- **Work instruction**
Copy the listing verbatim, excluding any images found in it.

- **Exercise materials**
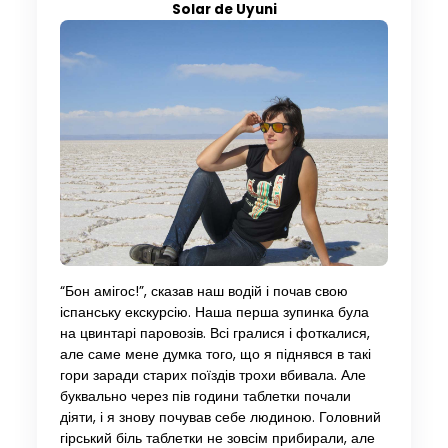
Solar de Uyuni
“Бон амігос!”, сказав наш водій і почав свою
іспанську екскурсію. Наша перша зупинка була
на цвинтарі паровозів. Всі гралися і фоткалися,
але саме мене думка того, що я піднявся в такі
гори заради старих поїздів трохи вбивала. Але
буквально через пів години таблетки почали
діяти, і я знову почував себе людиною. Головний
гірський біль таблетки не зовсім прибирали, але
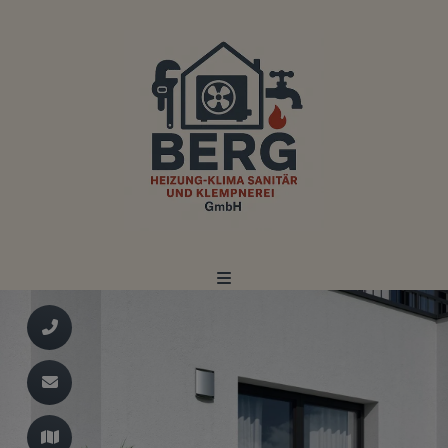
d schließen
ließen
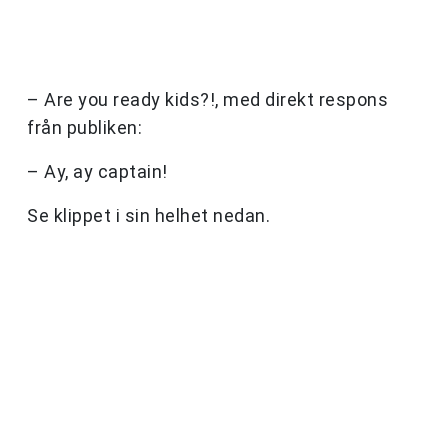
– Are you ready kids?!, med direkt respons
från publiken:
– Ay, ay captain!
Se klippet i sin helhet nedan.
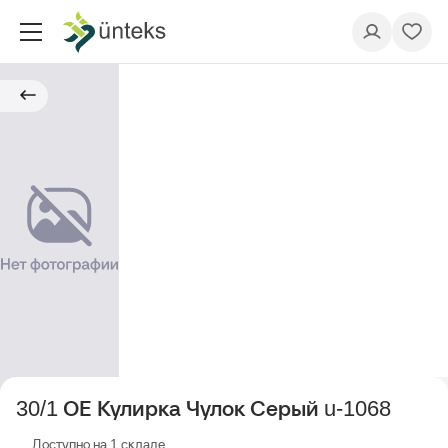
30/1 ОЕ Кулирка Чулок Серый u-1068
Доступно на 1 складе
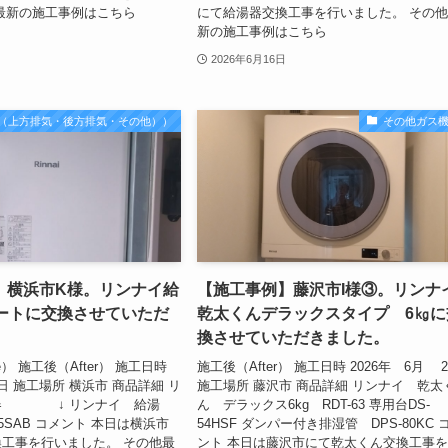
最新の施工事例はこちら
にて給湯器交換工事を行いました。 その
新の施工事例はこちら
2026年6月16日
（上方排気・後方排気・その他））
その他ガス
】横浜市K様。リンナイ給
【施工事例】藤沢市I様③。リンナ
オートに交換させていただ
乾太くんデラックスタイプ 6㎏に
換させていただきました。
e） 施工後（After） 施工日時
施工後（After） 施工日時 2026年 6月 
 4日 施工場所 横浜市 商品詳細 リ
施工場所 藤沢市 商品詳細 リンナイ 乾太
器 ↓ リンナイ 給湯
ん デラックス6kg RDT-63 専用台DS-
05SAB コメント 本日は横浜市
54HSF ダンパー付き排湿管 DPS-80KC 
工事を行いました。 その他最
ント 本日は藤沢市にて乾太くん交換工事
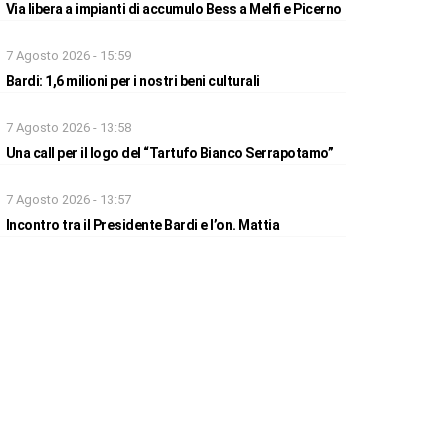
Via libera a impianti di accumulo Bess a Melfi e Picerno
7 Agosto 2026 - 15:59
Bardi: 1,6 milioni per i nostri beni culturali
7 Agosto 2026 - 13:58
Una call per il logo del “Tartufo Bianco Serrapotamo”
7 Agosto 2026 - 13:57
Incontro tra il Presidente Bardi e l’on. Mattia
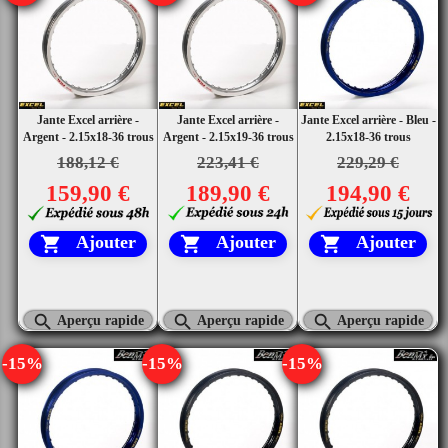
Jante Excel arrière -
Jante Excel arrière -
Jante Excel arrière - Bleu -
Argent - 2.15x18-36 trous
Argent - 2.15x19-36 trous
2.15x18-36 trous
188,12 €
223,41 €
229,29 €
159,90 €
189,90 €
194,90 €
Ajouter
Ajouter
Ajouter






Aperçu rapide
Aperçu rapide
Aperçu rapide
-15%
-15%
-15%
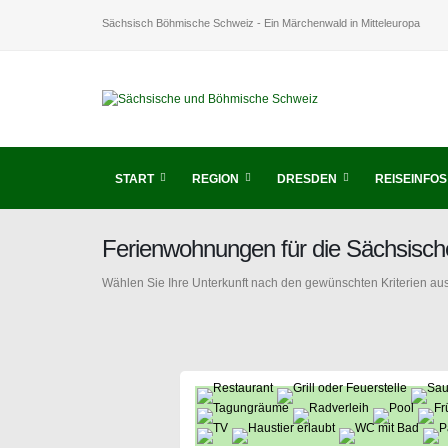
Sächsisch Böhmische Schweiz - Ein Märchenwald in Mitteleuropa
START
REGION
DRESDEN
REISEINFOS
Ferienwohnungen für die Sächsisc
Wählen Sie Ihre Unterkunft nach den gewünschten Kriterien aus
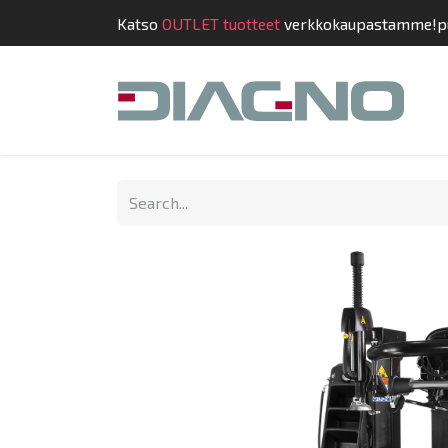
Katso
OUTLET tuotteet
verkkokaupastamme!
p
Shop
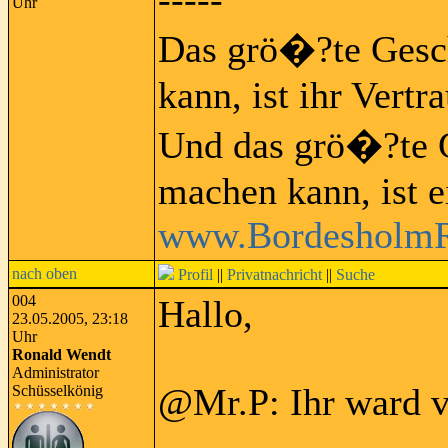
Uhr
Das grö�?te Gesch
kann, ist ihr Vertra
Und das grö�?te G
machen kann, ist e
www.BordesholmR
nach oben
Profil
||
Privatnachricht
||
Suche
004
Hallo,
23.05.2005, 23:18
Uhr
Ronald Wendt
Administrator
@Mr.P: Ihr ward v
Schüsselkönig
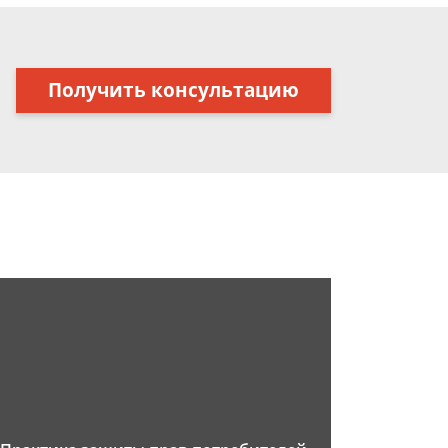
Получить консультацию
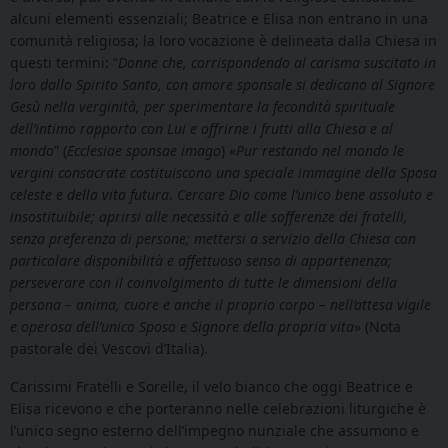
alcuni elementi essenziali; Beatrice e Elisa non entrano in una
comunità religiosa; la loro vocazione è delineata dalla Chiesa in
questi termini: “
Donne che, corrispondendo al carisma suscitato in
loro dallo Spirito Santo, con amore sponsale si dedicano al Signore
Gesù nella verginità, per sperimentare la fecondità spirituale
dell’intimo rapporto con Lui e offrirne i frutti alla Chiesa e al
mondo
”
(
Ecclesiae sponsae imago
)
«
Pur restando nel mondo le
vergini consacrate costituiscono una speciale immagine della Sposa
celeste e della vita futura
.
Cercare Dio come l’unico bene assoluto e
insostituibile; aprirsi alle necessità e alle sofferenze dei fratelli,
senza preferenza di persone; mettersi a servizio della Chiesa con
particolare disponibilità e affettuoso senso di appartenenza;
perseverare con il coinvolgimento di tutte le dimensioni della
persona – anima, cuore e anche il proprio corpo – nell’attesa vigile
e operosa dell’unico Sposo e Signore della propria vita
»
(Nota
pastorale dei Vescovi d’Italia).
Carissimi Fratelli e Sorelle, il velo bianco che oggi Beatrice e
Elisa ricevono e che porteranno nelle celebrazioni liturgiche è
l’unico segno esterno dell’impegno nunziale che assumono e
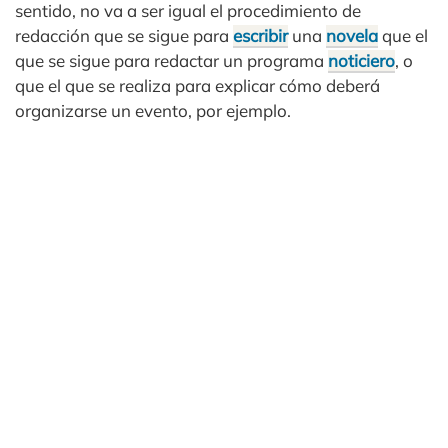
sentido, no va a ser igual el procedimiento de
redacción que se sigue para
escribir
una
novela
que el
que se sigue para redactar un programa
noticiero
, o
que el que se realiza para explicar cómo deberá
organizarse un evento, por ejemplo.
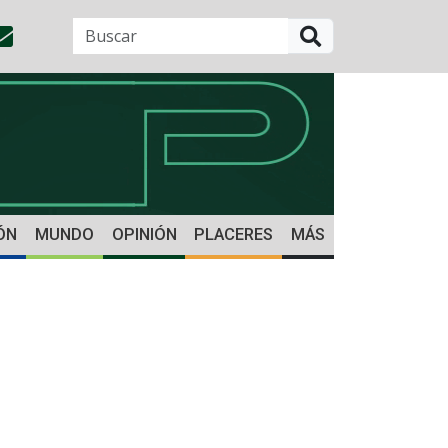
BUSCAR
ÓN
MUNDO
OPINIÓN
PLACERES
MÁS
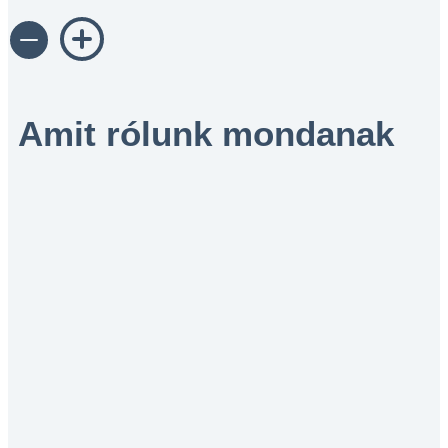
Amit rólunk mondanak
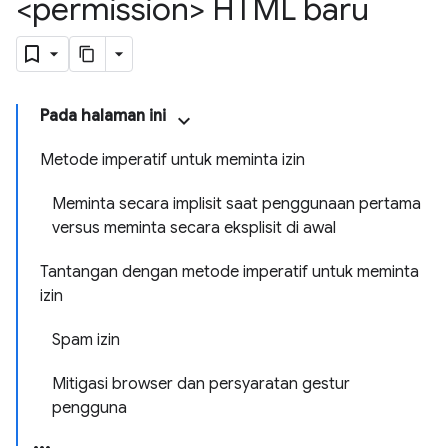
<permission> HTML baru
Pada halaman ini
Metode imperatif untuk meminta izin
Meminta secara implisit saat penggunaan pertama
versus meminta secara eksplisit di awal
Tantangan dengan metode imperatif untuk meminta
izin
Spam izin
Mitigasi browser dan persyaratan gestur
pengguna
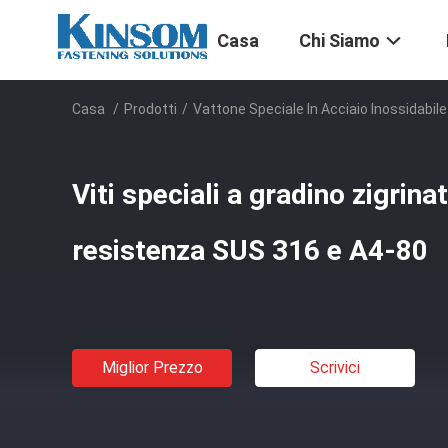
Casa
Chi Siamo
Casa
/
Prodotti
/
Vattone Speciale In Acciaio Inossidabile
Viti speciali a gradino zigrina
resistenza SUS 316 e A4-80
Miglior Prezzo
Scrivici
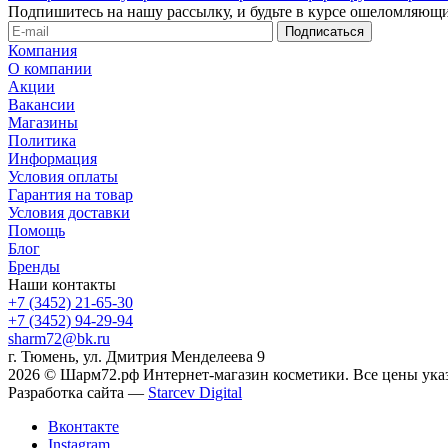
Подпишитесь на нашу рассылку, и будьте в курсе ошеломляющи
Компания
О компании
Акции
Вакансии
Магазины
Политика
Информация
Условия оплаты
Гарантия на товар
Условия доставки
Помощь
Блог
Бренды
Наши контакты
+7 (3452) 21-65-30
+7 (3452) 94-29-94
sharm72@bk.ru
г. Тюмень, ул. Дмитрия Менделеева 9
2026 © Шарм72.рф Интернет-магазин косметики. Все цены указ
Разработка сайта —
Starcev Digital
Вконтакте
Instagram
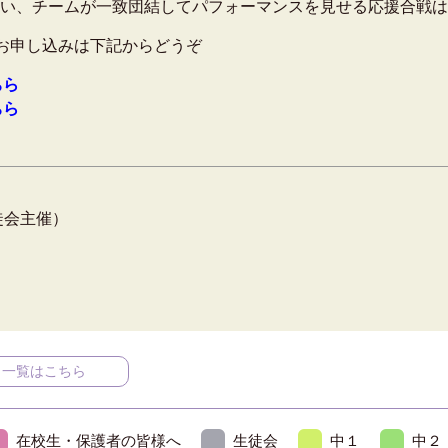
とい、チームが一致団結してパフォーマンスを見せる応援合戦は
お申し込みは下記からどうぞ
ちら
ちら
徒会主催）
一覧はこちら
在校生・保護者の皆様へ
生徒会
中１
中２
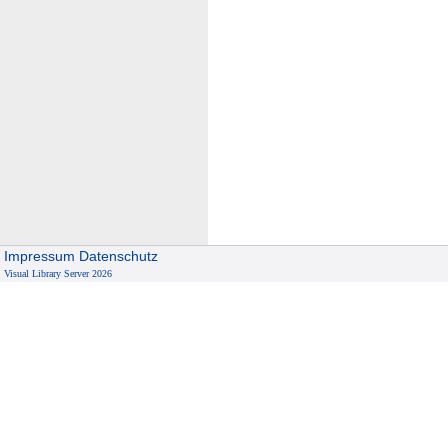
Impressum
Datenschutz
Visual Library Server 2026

- **Solution to this task**
Solar de Uyuni
“Бон амігос!”, сказав наш водій і почав свою
іспанську екскурсію. Наша перша зупинка була
на цвинтарі паровозів. Всі гралися і фоткалися,
але саме мене думка того, що я піднявся в такі
гори заради старих поїздів трохи вбивала. Але
буквально через пів години таблетки почали
діяти, і я знову почував себе людиною. Головний
гірський біль таблетки не зовсім прибирали, але
d schließen
ließen
– Are you ready kids?!, med direkt respons
från publiken:
– Ay, ay captain!
Se klippet i sin helhet nedan.
30/1 ОЕ Кулирка Чулок Серый u-1068
Доступно на 1 складе
最新の施工事例はこちら
にて給湯器交換工事を行いました。 その
新の施工事例はこちら
2026年6月16日
（上方排気・後方排気・その他））
その他ガス
】横浜市K様。リンナイ給
【施工事例】藤沢市I様③。リンナ
オートに交換させていただ
乾太くんデラックスタイプ 6㎏に
換させていただきました。
e） 施工後（After） 施工日時
施工後（After） 施工日時 2026年 6月 
 4日 施工場所 横浜市 商品詳細 リ
施工場所 藤沢市 商品詳細 リンナイ 乾太
器 ↓ リンナイ 給湯
ん デラックス6kg RDT-63 専用台DS-
05SAB コメント 本日は横浜市
54HSF ダンパー付き排湿管 DPS-80KC 
工事を行いました。 その他最
ント 本日は藤沢市にて乾太くん交換工事
Via libera a impianti di accumulo Bess a Melfi e Picerno
7 Agosto 2026 - 15:59
Bardi: 1,6 milioni per i nostri beni culturali
7 Agosto 2026 - 13:58
Una call per il logo del “Tartufo Bianco Serrapotamo”
7 Agosto 2026 - 13:57
Incontro tra il Presidente Bardi e l’on. Mattia
Jante Excel arrière -
Jante Excel arrière -
Jante Excel arrière - Bleu -
Argent - 2.15x18-36 trous
Argent - 2.15x19-36 trous
2.15x18-36 trous
188,12 €
223,41 €
229,29 €
159,90 €
189,90 €
194,90 €
Ajouter
Ajouter
Ajouter






Aperçu rapide
Aperçu rapide
Aperçu rapide
-15%
-15%
-15%
Sächsisch Böhmische Schweiz - Ein Märchenwald in Mitteleuropa
START
REGION
DRESDEN
REISEINFOS
Ferienwohnungen für die Sächsisc
Wählen Sie Ihre Unterkunft nach den gewünschten Kriterien aus
Katso
OUTLET tuotteet
verkkokaupastamme!
p
Shop
Uhr
Das grö�?te Gesch
kann, ist ihr Vertra
Und das grö�?te G
machen kann, ist e
www.BordesholmR
nach oben
Profil
||
Privatnachricht
||
Suche
004
Hallo,
23.05.2005, 23:18
Uhr
Ronald Wendt
Administrator
@Mr.P: Ihr ward v
Schüsselkönig
Получить консультацию
alcuni elementi essenziali; Beatrice e Elisa non entrano in una
comunità religiosa; la loro vocazione è delineata dalla Chiesa in
questi termini: “
Donne che, corrispondendo al carisma suscitato in
loro dallo Spirito Santo, con amore sponsale si dedicano al Signore
Gesù nella verginità, per sperimentare la fecondità spirituale
dell’intimo rapporto con Lui e offrirne i frutti alla Chiesa e al
mondo
”
(
Ecclesiae sponsae imago
)
«
Pur restando nel mondo le
vergini consacrate costituiscono una speciale immagine della Sposa
celeste e della vita futura
.
Cercare Dio come l’unico bene assoluto e
insostituibile; aprirsi alle necessità e alle sofferenze dei fratelli,
senza preferenza di persone; mettersi a servizio della Chiesa con
particolare disponibilità e affettuoso senso di appartenenza;
perseverare con il coinvolgimento di tutte le dimensioni della
persona – anima, cuore e anche il proprio corpo – nell’attesa vigile
e operosa dell’unico Sposo e Signore della propria vita
»
(Nota
pastorale dei Vescovi d’Italia).
Carissimi Fratelli e Sorelle, il velo bianco che oggi Beatrice e
Elisa ricevono e che porteranno nelle celebrazioni liturgiche è
l’unico segno esterno dell’impegno nunziale che assumono e
sentido, no va a ser igual el procedimiento de
redacción que se sigue para
escribir
una
novela
que el
que se sigue para redactar un programa
noticiero
, o
que el que se realiza para explicar cómo deberá
organizarse un evento, por ejemplo.
BUSCAR
ÓN
MUNDO
OPINIÓN
PLACERES
MÁS
Amit rólunk mondanak
<permission> HTML baru
Pada halaman ini
Metode imperatif untuk meminta izin
Meminta secara implisit saat penggunaan pertama
versus meminta secara eksplisit di awal
Tantangan dengan metode imperatif untuk meminta
izin
Spam izin
Mitigasi browser dan persyaratan gestur
pengguna
Casa
Chi Siamo
Casa
/
Prodotti
/
Vattone Speciale In Acciaio Inossidabile
Viti speciali a gradino zigrina
resistenza SUS 316 e A4-80
Miglior Prezzo
Scrivici
Подпишитесь на нашу рассылку, и будьте в курсе ошеломляющи
Компания
О компании
Акции
Вакансии
Магазины
Политика
Информация
Условия оплаты
Гарантия на товар
Условия доставки
Помощь
Блог
Бренды
Наши контакты
+7 (3452) 21-65-30
+7 (3452) 94-29-94
sharm72@bk.ru
г. Тюмень, ул. Дмитрия Менделеева 9
2026 © Шарм72.рф Интернет-магазин косметики. Все цены указ
Разработка сайта —
Starcev Digital
Вконтакте
Instagram
とい、チームが一致団結してパフォーマンスを見せる応援合戦は
お申し込みは下記からどうぞ
ちら
ちら
徒会主催）
一覧はこちら
在校生・保護者の皆様へ
生徒会
中１
中２
Impressum
Datenschutz
Visual Library Server 2026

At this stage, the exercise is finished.